- _Text for analysis_:
=======

As everyone else said, be calm, cool and dispassionate around her. You have to let her come to you. Let her own her own drama right now. She may be going through a midlife crisis. She may have another man on the side and be playing the game with you unhtil it is stable with him. No one knows. Just move forward with working on you right now. Be interesting, fun and calm. I know I have pushed my wife further into this guys arms because I can not control my anger around her. Do not do that. Just relax. It hurts. It is hard. Just suck it up. be the bigger man. Above all else, patience. 


good luck my friend. Please remember, ask here before you do anything crazy with her. These things play out like a script and MANY people on here have been through it. There is a lot of good advice that you will get. Just be open and listen. A LOT of it is counter intuitive.


----------



## whitehawk (Aug 14, 2012)

Thanks so much people , so appreciated. Yep this place is a God sent no doubt about it . You don't wanna drag ur friends into ur crap too much either do ya , especially happy ones- actually , if u have any that is , mine were all mixed in with her and she wins here so it's over and out right now.
Well ,much clearer now thanks so much again and guess what , looks like I've been doing it sorta right anyway.
But I so know what u mean to H , l was that f'g angry when she hit me with this ****, lost it - who wouldn't though l say so stuff it who cares but it did push her further away to. Pretty well affirms their decision if ur not careful but hey she was going anyway so to hell with that.
Howard Hughs had it right,
" What your leaving me yet you expect graciousness - well Fk you lady "

ln the last few wks before she left though l turned it round and thought to hell with this garbage I'm not squirming or raging over her anymore.

=======

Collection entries
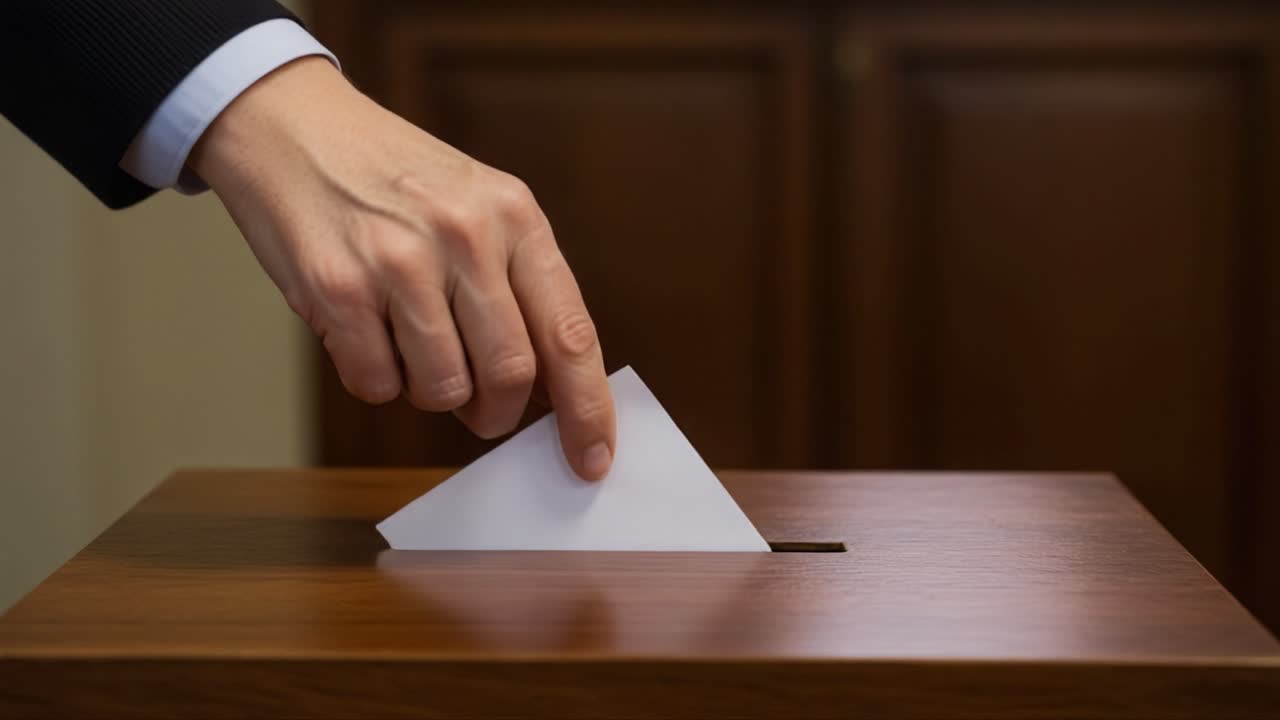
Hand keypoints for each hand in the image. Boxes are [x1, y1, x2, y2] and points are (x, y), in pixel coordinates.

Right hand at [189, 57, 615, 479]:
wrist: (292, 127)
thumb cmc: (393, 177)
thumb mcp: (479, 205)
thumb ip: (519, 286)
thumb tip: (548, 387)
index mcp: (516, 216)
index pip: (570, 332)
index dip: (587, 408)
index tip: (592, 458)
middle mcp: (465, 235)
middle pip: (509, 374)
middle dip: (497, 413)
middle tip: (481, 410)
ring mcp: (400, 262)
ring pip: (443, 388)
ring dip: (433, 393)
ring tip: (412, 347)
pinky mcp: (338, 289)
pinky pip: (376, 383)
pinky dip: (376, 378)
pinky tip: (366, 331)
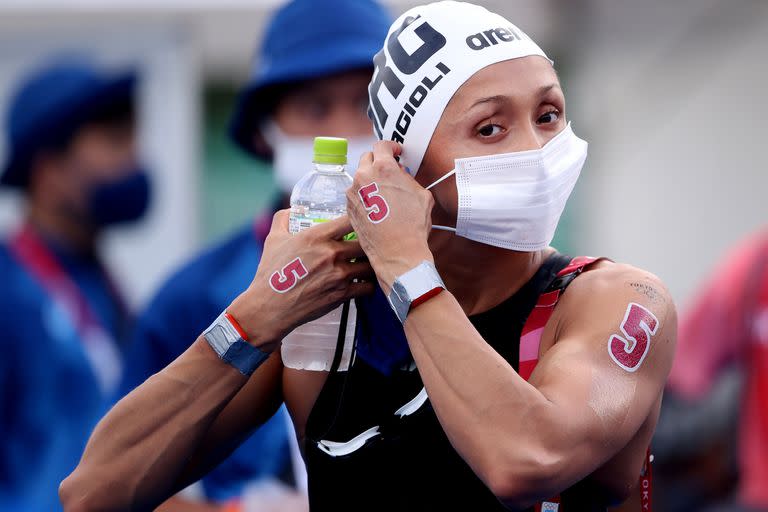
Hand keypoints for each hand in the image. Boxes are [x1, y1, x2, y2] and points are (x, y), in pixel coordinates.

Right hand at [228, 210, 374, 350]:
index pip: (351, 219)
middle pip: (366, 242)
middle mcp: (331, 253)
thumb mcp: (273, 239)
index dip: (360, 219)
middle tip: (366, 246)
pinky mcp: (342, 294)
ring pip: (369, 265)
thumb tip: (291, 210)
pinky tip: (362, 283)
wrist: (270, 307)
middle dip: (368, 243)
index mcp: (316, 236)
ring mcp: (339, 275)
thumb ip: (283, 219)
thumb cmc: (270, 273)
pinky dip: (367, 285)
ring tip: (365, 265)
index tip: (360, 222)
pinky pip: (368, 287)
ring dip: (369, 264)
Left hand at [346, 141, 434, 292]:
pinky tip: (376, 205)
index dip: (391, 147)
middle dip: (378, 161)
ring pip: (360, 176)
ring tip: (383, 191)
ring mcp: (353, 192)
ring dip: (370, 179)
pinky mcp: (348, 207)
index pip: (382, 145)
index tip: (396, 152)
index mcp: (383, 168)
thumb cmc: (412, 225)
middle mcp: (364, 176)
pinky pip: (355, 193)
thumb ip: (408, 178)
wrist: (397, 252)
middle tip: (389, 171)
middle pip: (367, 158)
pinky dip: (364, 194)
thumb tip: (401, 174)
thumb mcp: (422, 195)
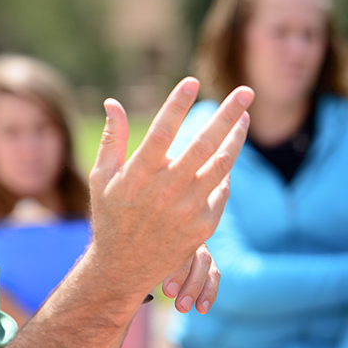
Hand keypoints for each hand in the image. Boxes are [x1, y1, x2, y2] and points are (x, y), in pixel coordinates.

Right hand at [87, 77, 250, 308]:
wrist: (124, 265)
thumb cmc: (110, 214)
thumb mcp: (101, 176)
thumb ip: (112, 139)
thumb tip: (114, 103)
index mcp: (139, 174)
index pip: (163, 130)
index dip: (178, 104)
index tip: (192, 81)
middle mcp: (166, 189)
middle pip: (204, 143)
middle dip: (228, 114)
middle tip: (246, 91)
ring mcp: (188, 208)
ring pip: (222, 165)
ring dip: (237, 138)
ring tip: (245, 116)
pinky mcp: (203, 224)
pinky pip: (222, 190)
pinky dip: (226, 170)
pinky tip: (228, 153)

=======

- _Problem requirements_:
Answer these questions about the forum thread.
1. According to the first post, what should the reader do "before you do anything crazy with her"?
2. What date appears next to the name whitehawk?
3. In the words "l was that f'g angry when she hit me with this ****", how does whitehawk say that anger affected her?

- _Answer to the exercise_:
1. Ask here first.
2. Aug 14, 2012.
3. It pushed her further away.